Just when you think you've seen it all, phone design-wise, somebody always seems to come along with something completely different.

This time that somebody is O2, with a music-centred handset that combines the aesthetics of an eighties digital alarm clock (in a good way) with MP3 player, camera and, oh yes, mobile phone.

It's a neat little package on the outside of the clamshell, with curved white plastic sandwiching music player controls in black. Music controls consist of play, forward and rewind, with a chunky old-school scroll wheel on the hinge acting as the volume control.

No need to open the phone to start the music player, you can get it all from the side buttons. There's also an FM radio with RDS info and 20 preset stations, though you'll need the supplied headphones to use it since they act as an aerial.

Shell shock

So far, so what.

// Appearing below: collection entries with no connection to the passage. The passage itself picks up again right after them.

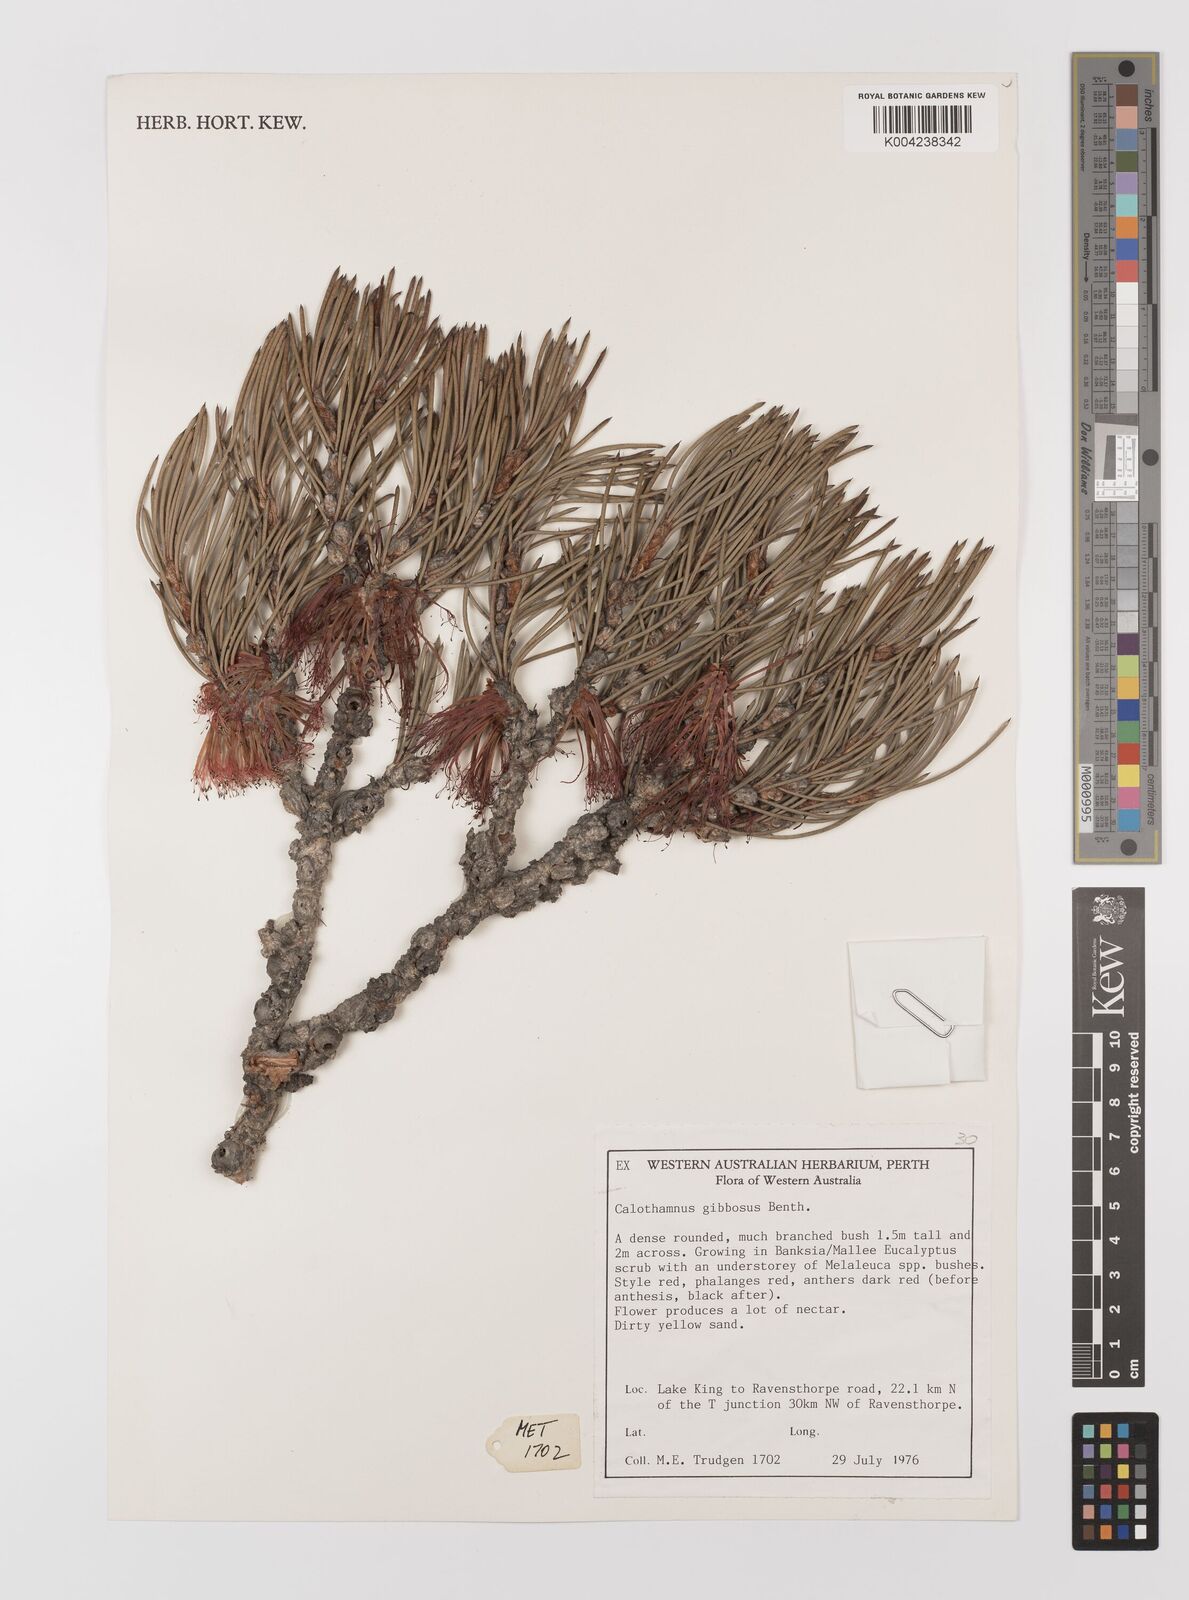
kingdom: Plantae
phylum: Tracheophyta
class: Magnoliopsida
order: Myrtales
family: Myrtaceae
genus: Melaleuca
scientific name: Melaleuca protumida
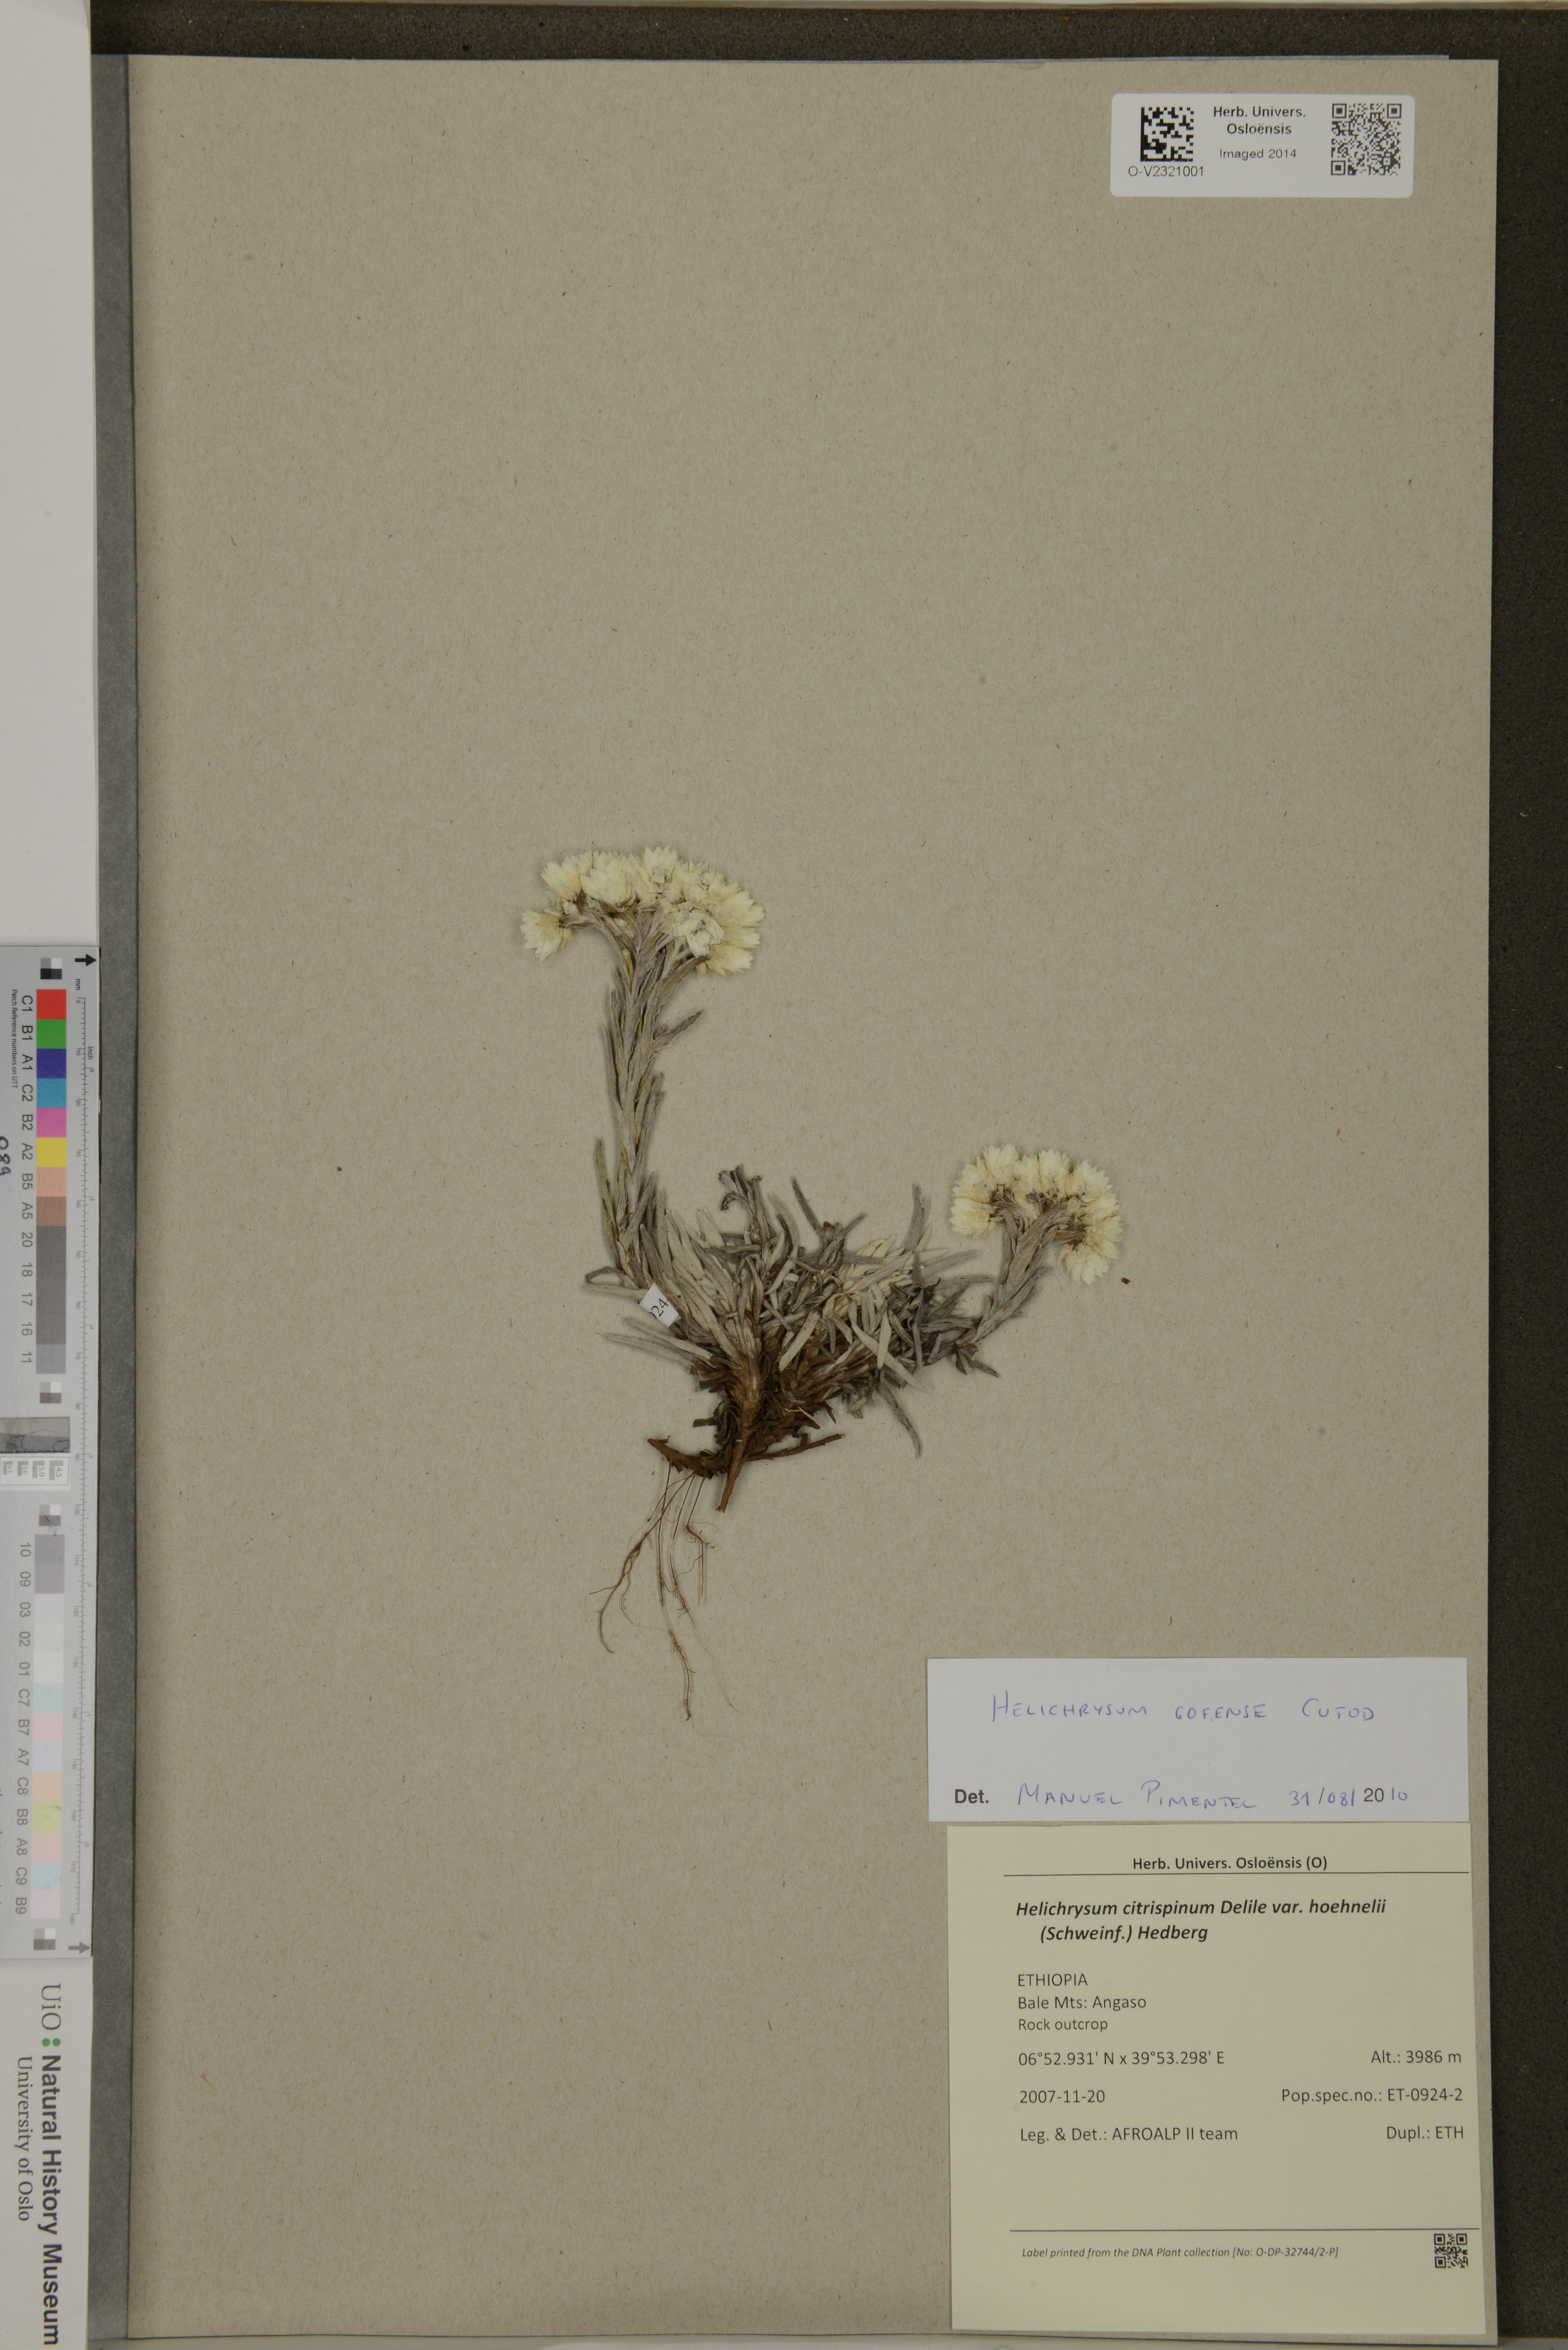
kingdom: Plantae
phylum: Tracheophyta
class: Magnoliopsida
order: Asterales
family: Asteraceae
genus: Helichrysum
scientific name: Helichrysum citrispinum
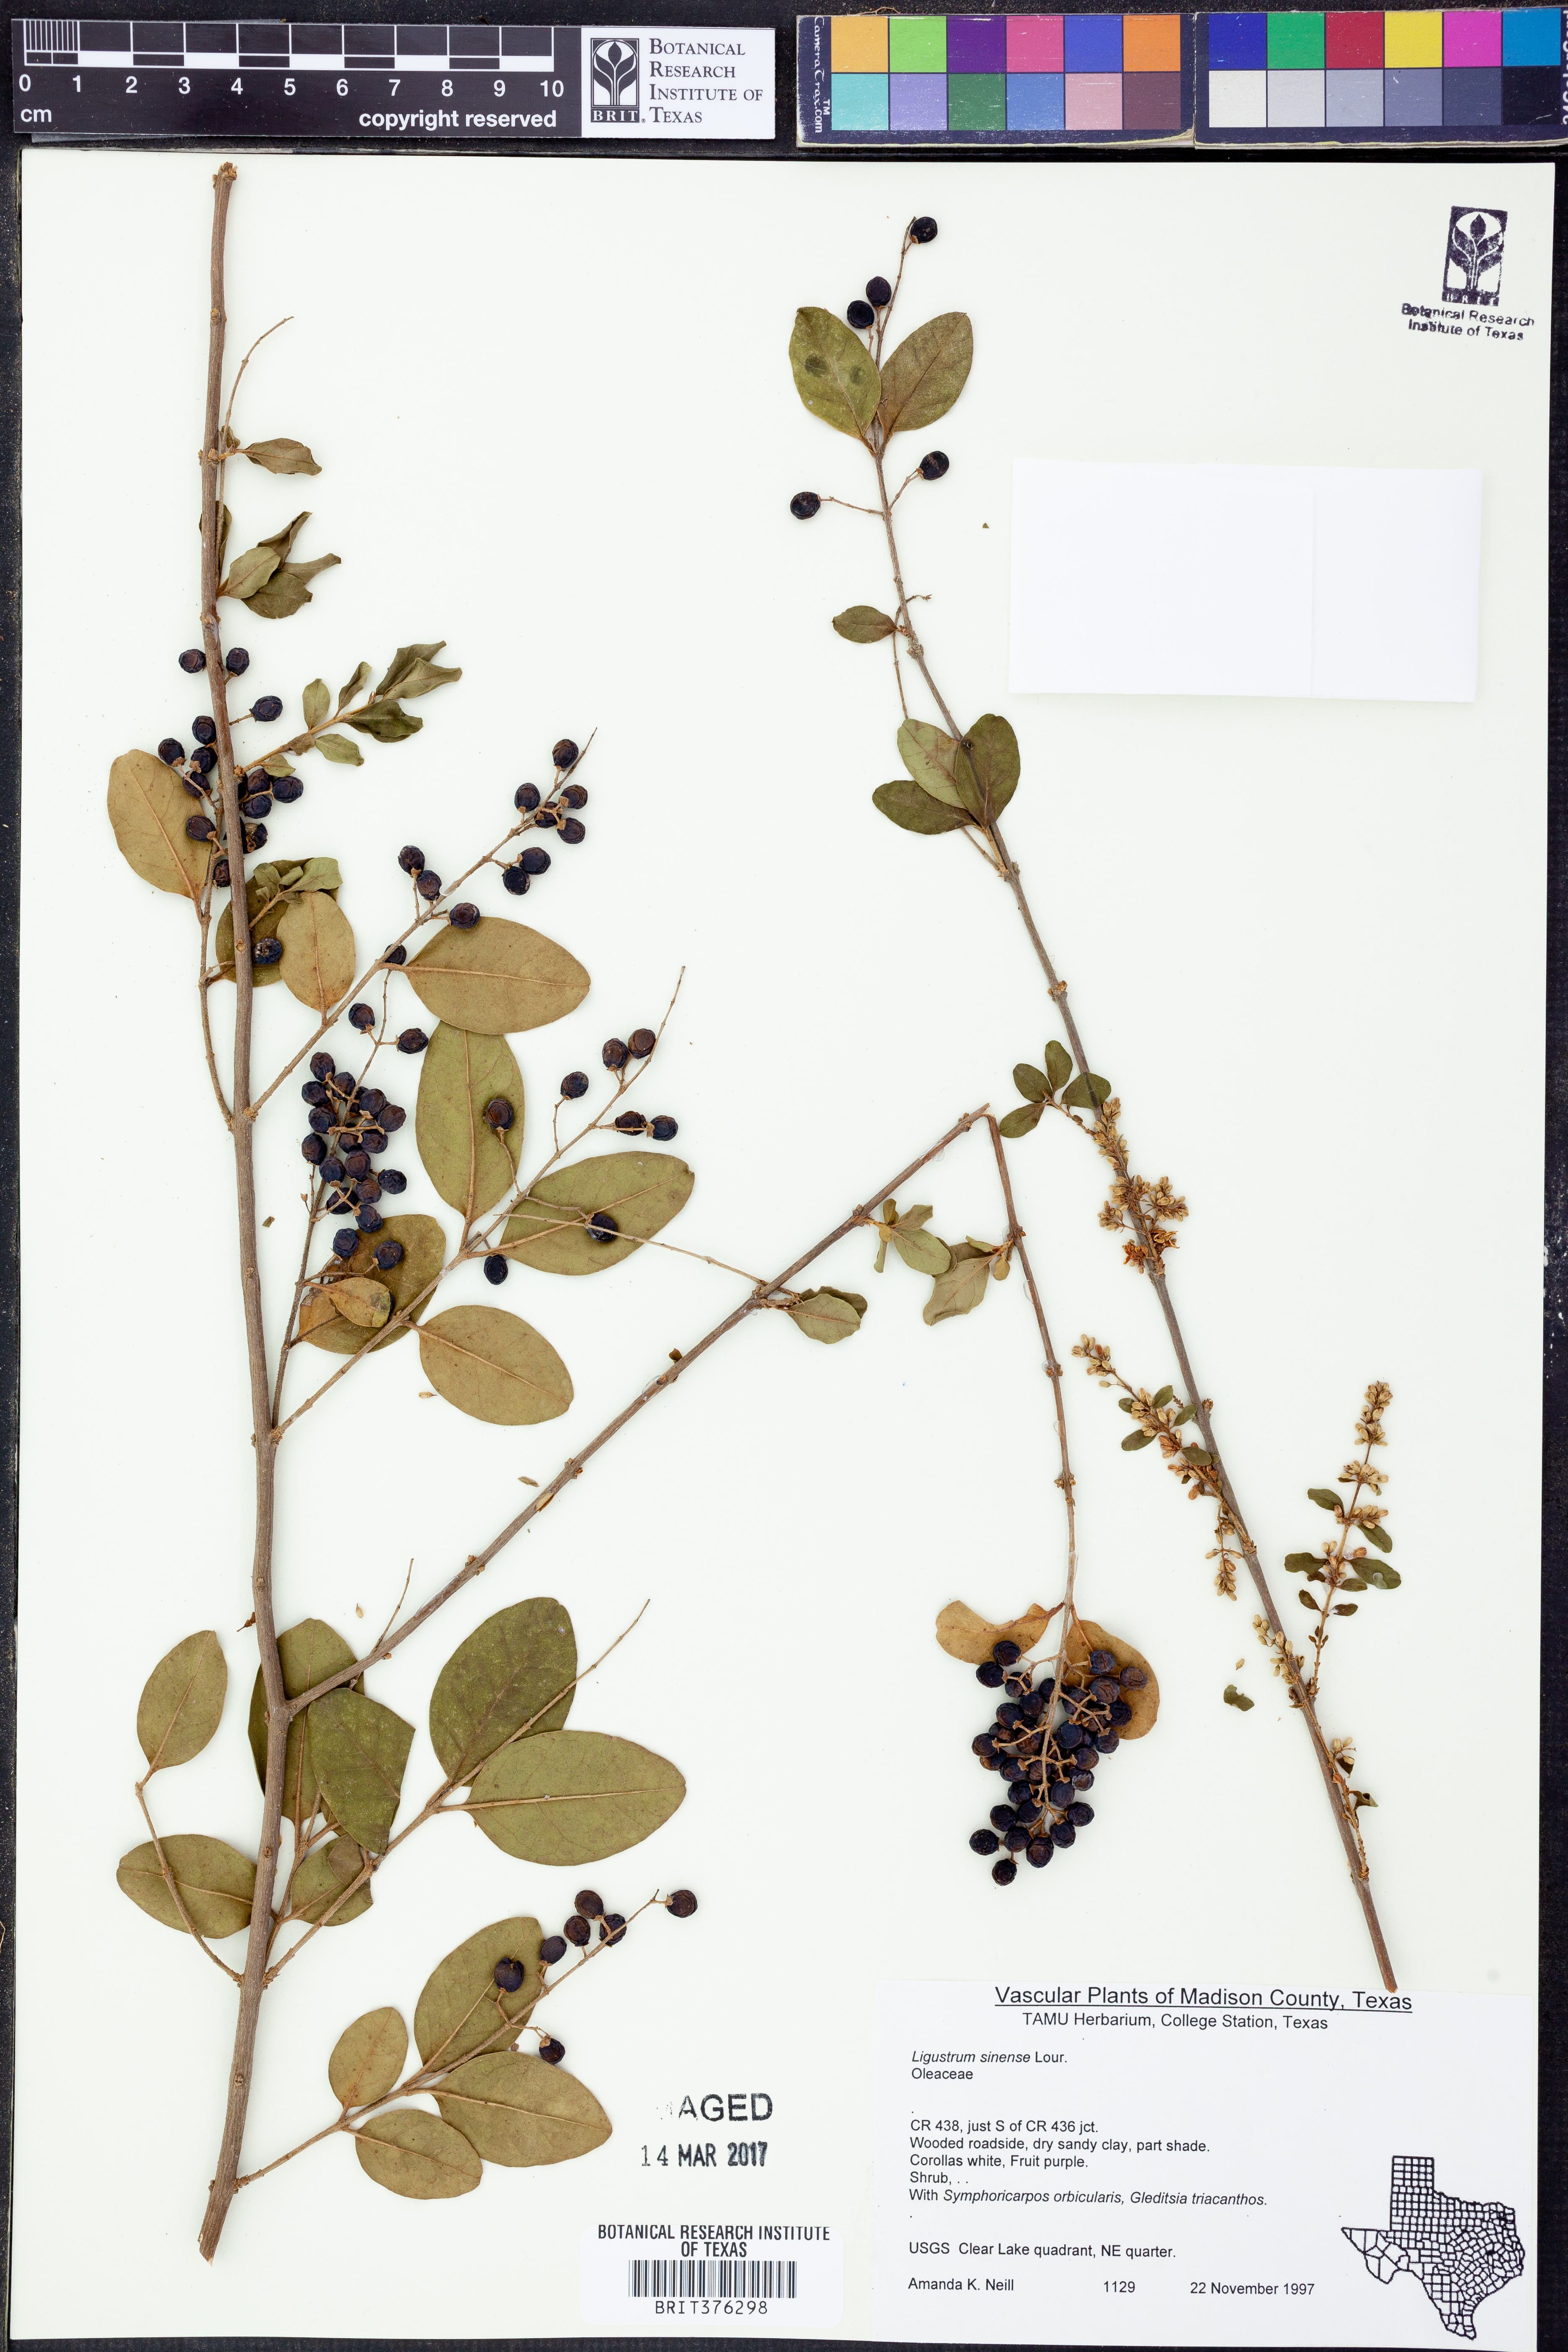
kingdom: Plantae
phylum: Tracheophyta
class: Magnoliopsida
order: Lamiales
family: Oleaceae
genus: Ligustrum
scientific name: Ligustrum sinense
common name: Chinese privet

But the Cocoon's can't-touch-this moment comes when you start playing tunes, and the track titles are displayed on a hidden blue LED display beneath the case which lights up on the outside panel to show a scrolling text display.

The dot matrix style fits in perfectly with the retro-future flavour of the design - think 2001: A Space Odyssey and maybe that early scene in I, Robot, when future-phobic Will Smith wakes up in a room where all the technology looks late Twentieth Century but has mid 21st century abilities. The display also lights up when you receive a call or message and can display time and date info.

Another trick is that it comes with its own 'Nest', a dock by any other name. It's designed to help it operate as an alarm clock (a survey by Nokia last year claimed that 72 per cent of us use our mobile as our alarm clock). It also doubles as a charger and there's an additional plug-in aerial which allows you to wake up to radio, if you don't feel you've any appropriate saved tunes to rouse you gently from slumber.

In tune styling

Back to the design (it's hard to get away from it) and also on the sides is a brace of largish stereo speakers, which, although they're not particularly loud, at least sound a mite better than the average tinny phone player. The lack of volume seems to extend to the ringer however, which isn't particularly loud, and the vibration setting is a bit half-hearted too.